Trabalhava mecânica e ininterruptamente, como sempre. Os dedos digitando compunham uma melodia que se espalhava em trajetória angular, a se juntar a outras, formando uma enorme sinfonia. Os barulhos das teclas eram as percussões enquanto os suspiros e resmungos, os sopros, e uma marchinha murmurada nasalmente por alguém distraido fazia o papel das cordas.
Imaginou sua fuga. Levantaria bruscamente, interrompendo a sinfonia - pois uma orquestra não pode continuar a tocar se um dos percussionistas levanta-se abruptamente de sua cadeira e pára de tocar -, correria por entre as mesas e divisórias, sem pensar, derrubando o que estivesse no caminho. Desceria correndo pelas escadas, ligaria o carro, avançaria o sinal vermelho, deixaria o carro no meio da rua, subiria as escadas, agarraria seu par e os filhos e entraria depressa no carro, debaixo de palavrões e buzinas agressivas.
Tocaria pelas ruas, veredas, estradas e campos, sem parar, até chegar a algum lugar deserto, longe de qualquer resquício de civilização. Destruiria o carro, talvez o queimasse, e desfaria-se de suas roupas e relógios, e notas de dinheiro. Beberiam água de rio, fariam uma casa de madeira e palha, lavrariam a terra e caçariam para se alimentar. Os filhos não aprenderiam mais matemática ou inglês, mas sim lições de sobrevivência. Nada mais de vacinas, nada mais de aspirinas. Que seriam úteis, pois novos bebês nasceriam, visto que não haveriam anticoncepcionais.
As crianças tornariam-se adolescentes; os bebês, crianças. Haveriam novos bebês. Como é de se esperar no ciclo de vida natural dos seres humanos, a sexualidade haveria de aflorar, e seria entre os irmãos ou com os pais. Com o tempo, a linguagem se restringiria a poucas palavras, e não haveria mais escrita. Em épocas difíceis o egoismo e a inveja gerariam conflitos, e algum espertinho aprenderia a lascar uma pedra. A matança, o incesto e a barbárie iriam predominar, e tudo terminaria numa grande fogueira acesa em louvor de uma nova divindade imperativa e cruel.
Piscou. A tabela, exposta no monitor e refletida nos óculos, os números, números e mais números justamente onde estavam antes. A mão tinha parado de digitar por um instante, desequilibrando a sinfonia. Relaxou os músculos das pernas e ajeitou os óculos, como se se desculpasse para com a orquestra, e a mão, trêmula, encontrou seu tempo de volta na música.
Imaginou sua fuga.
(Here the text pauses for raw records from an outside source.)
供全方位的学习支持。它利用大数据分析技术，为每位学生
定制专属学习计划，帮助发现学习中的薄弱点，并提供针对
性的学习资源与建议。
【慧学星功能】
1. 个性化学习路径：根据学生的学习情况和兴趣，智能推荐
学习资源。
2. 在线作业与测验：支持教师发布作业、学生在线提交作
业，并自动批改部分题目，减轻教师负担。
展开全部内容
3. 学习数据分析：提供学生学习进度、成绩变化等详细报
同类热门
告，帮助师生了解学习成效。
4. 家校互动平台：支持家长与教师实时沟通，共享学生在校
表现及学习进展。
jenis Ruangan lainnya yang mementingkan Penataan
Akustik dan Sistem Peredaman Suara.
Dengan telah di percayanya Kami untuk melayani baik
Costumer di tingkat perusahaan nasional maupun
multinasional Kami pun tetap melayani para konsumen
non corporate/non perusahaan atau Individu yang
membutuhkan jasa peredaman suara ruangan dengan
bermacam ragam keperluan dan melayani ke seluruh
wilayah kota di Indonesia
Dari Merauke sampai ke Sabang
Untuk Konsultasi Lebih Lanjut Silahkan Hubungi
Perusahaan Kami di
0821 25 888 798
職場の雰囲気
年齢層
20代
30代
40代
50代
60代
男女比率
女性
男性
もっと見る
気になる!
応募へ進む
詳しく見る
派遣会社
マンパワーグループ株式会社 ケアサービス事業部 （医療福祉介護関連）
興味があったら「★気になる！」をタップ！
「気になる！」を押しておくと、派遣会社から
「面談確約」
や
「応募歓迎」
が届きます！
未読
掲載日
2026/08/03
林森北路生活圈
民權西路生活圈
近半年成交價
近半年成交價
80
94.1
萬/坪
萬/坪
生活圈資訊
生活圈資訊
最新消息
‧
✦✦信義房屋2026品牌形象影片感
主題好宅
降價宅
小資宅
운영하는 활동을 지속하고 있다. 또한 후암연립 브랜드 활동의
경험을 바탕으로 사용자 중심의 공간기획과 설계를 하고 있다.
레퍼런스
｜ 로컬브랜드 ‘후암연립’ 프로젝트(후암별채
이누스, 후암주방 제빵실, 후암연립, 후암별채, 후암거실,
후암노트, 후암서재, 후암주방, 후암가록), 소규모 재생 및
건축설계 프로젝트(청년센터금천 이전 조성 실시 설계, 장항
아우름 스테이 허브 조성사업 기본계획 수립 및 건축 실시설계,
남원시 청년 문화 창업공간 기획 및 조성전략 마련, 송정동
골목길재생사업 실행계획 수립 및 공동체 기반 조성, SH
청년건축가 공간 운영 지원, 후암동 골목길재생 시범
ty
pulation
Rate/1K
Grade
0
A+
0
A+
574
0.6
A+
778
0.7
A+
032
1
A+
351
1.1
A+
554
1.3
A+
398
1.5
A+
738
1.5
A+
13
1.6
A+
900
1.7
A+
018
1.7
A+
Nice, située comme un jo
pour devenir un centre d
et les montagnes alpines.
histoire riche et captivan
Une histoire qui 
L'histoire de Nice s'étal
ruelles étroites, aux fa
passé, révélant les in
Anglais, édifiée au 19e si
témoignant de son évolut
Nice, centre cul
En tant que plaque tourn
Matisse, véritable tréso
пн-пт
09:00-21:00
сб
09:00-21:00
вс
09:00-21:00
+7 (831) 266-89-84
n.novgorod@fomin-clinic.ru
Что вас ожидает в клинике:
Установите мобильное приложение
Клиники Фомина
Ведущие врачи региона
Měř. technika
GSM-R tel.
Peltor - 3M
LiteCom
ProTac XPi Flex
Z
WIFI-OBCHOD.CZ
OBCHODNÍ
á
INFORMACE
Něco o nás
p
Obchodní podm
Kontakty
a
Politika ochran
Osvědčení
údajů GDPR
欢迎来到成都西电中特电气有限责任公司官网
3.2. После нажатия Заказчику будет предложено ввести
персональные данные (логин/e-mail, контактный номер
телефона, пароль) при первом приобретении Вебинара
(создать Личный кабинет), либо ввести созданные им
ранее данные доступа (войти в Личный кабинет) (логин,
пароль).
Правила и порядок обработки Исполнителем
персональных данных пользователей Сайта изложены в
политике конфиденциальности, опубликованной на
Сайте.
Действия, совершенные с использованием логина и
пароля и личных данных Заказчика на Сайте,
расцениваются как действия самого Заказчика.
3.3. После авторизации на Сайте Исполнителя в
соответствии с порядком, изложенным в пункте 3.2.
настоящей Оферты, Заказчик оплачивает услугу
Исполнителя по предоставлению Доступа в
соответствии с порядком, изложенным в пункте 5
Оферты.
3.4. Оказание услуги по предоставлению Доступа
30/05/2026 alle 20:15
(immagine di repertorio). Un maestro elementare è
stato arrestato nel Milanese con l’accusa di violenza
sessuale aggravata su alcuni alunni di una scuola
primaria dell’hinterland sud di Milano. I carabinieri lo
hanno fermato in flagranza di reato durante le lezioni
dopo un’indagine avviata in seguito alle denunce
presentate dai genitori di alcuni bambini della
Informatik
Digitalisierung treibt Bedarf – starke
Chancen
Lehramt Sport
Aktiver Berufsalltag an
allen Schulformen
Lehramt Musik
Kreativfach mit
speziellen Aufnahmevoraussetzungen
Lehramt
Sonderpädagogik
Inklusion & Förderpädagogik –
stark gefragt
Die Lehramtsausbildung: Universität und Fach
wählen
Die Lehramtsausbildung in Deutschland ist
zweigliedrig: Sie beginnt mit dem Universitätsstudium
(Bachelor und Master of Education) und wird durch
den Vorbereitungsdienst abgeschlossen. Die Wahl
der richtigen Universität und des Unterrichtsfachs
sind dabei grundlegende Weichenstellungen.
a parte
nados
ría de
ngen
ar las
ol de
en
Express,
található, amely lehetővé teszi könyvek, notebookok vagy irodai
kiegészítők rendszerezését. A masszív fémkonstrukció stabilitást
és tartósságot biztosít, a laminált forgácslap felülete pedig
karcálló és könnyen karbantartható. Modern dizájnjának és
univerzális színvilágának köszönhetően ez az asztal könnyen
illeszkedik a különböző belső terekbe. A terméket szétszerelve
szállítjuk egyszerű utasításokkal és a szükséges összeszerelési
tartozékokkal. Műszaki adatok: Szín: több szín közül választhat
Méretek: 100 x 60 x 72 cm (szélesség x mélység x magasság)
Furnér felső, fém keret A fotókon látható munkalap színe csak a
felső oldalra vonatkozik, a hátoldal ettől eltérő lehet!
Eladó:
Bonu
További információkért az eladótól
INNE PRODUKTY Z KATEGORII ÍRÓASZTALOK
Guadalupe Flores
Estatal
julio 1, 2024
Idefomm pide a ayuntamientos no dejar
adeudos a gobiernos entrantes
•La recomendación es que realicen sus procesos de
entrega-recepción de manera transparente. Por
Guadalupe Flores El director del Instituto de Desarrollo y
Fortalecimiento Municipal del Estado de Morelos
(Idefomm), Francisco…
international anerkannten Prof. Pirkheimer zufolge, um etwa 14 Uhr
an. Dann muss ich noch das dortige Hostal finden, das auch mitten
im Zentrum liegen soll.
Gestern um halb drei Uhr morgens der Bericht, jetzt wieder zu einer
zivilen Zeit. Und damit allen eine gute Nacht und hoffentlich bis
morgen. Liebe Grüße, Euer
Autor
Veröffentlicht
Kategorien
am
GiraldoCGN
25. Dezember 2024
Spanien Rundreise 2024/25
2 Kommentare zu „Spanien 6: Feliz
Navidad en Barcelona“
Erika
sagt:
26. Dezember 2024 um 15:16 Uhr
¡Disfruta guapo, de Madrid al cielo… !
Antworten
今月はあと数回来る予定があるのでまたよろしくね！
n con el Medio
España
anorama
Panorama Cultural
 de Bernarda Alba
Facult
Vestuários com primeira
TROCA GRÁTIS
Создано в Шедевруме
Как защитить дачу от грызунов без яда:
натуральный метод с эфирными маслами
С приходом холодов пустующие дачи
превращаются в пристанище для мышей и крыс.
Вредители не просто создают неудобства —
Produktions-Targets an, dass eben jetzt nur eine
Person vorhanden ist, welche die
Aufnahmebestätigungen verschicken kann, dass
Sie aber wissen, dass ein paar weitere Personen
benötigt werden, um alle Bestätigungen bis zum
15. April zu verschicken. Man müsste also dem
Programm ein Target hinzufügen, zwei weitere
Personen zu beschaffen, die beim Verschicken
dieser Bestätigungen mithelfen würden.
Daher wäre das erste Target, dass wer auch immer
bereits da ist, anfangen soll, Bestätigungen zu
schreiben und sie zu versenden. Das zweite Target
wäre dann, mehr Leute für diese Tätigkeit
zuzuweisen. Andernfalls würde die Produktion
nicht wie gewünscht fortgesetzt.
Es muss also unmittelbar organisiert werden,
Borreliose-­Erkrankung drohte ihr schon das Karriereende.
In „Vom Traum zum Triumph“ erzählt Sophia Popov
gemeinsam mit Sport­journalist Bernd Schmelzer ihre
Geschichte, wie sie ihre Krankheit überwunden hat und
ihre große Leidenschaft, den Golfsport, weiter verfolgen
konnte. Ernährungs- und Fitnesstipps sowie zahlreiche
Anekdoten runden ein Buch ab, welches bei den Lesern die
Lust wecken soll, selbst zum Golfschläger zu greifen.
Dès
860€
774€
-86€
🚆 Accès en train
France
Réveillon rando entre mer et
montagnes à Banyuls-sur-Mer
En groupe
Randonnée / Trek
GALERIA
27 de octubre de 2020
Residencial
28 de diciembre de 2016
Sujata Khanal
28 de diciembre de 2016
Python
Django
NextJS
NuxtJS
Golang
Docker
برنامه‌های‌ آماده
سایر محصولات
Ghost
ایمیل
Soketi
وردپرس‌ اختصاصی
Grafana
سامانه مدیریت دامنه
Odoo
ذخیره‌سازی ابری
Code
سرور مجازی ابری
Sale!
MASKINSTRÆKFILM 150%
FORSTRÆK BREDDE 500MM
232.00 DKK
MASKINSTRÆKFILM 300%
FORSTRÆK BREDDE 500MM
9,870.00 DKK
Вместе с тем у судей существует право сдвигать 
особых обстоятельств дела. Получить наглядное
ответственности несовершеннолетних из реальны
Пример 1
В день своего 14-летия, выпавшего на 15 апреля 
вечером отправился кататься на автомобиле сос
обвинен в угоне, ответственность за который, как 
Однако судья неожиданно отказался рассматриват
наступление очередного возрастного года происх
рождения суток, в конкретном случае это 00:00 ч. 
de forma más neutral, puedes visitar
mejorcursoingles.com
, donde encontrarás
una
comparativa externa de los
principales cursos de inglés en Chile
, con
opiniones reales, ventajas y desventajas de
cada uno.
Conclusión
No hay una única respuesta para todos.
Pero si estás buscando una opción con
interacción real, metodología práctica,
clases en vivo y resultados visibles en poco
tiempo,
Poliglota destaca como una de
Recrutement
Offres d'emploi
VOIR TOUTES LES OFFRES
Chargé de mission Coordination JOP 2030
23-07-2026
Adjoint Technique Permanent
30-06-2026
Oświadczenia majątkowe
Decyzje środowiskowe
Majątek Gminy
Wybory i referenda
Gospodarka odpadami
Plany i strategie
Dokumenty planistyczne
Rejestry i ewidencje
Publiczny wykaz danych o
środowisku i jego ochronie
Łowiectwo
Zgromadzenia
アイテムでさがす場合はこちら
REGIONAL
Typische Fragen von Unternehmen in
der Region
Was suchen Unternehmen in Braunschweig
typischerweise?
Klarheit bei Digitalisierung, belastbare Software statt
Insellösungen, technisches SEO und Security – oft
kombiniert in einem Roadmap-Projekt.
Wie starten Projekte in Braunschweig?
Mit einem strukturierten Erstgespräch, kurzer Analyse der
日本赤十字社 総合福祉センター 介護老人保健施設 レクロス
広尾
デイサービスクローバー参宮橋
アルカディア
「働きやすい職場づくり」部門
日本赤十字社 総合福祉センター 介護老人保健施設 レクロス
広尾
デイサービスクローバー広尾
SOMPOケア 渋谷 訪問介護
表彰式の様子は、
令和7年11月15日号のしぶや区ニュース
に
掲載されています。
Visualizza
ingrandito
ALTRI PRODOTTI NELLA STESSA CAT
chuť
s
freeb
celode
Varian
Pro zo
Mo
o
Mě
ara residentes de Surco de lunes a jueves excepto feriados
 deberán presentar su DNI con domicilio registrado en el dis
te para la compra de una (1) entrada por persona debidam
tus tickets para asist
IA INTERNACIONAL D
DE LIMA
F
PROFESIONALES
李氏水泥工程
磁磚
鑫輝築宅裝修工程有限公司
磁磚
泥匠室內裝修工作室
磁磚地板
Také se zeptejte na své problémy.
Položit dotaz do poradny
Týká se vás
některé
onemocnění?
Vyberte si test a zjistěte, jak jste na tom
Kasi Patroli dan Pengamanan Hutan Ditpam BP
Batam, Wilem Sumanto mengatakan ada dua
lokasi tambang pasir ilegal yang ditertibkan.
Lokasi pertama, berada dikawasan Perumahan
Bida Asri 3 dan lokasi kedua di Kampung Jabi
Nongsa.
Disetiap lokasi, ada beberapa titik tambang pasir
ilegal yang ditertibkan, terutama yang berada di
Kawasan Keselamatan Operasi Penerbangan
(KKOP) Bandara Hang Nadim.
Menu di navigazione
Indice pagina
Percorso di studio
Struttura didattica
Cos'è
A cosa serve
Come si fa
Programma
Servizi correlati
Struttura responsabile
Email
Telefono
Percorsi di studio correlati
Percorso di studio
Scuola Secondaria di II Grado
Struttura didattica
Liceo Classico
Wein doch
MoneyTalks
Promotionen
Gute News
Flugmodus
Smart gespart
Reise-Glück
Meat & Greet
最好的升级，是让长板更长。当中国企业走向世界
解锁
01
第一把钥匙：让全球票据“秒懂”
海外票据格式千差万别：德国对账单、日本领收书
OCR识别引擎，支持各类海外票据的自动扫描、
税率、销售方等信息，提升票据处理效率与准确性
Levantaria bruscamente, interrompendo a sinfonia - pois uma orquestra não pode continuar a tocar se um dos percussionistas levanta-se abruptamente de sua cadeira e pára de tocar -, correria por entre as mesas e divisórias, sem pensar, derrubando o que estivesse no caminho. Desceria correndo pelas escadas, ligaria o carro, avançaria o sinal vermelho, deixaria o carro no meio da rua, subiria as escadas, agarraria seu par e os filhos e entraria depressa no carro, debaixo de palavrões e buzinas agressivas.
Tocaria pelas ruas, veredas, estradas e campos, sem parar, até chegar a algum lugar deserto, longe de qualquer resquício de civilização. Destruiria o carro, talvez o queimasse, e desfaria-se de suas roupas e relógios, e notas de dinheiro. Beberiam água de rio, fariam uma casa de madeira e palha, lavrariam a terra e caçariam para se alimentar. Os filhos não aprenderiam mais matemática ou inglês, mas sim lições de sobrevivência. Nada mais de vacinas, nada mais de aspirinas. Que seriam úteis, pois novos bebês nasceriam, visto que não haveriam anticoncepcionais.
As crianças tornariam-se adolescentes; os bebês, crianças. Haveriam novos bebês. Como é de se esperar no ciclo de vida natural dos seres humanos, a sexualidade haveria de aflorar, e seria entre os irmãos ou com os pais. Com o tempo, a linguagem se restringiria a poucas palavras, e não haveria mais escrita. Em épocas difíceis o egoismo e a inveja gerariam conflitos, e algum espertinho aprenderia a lascar uma pedra. A matança, o incesto e a barbárie iriam predominar, e tudo terminaria numa grande fogueira acesa em louvor de uma nova divindade imperativa e cruel.
Piscou. A tabela, exposta no monitor e refletida nos óculos, os números, números e mais números justamente onde estavam antes. A mão tinha parado de digitar por um instante, desequilibrando a sinfonia. Relaxou os músculos das pernas e ajeitou os óculos, como se se desculpasse para com a orquestra, e a mão, trêmula, encontrou seu tempo de volta na música.